THE PROBLEM: All lines in the records that carry the string "elbow" are to be shown.

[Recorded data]
+ + + + + + +
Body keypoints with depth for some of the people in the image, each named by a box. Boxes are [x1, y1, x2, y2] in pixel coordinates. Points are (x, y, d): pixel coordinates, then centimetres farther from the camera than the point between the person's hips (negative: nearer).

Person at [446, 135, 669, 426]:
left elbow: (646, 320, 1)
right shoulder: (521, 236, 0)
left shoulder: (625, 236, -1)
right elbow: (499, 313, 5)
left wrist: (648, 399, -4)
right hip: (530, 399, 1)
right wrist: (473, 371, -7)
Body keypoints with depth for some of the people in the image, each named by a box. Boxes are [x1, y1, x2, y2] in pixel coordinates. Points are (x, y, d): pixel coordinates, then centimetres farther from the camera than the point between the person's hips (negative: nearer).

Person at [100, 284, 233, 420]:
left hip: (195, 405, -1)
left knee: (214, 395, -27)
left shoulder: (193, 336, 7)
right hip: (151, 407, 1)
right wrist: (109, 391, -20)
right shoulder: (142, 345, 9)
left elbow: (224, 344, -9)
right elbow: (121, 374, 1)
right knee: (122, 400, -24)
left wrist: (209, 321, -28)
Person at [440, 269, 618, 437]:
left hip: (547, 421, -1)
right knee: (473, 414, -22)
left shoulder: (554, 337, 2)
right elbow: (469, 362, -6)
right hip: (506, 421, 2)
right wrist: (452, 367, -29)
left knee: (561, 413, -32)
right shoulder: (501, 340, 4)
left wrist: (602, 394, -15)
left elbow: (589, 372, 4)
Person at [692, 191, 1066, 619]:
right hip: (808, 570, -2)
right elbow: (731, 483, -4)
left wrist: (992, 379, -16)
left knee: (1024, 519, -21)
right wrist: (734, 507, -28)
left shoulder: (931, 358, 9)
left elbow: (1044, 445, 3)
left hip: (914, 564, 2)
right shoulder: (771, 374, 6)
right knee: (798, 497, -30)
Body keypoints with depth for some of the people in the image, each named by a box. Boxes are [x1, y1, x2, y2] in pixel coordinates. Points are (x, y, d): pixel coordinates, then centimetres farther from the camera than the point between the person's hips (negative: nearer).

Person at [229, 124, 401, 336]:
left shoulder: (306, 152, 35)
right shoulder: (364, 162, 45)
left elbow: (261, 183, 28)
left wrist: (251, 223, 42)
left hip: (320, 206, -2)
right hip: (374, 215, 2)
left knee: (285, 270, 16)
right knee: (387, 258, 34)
+ + + + + + +
ANSWER TO THIS TASK:
left elbow: (646, 320, 1)
right elbow: (499, 313, 5)
left elbow: (224, 344, -9)
right elbow: (121, 374, 1)
right elbow: (469, 362, -6)
left elbow: (589, 372, 4)
right elbow: (731, 483, -4)
left elbow: (1044, 445, 3)
left elbow: (261, 183, 28)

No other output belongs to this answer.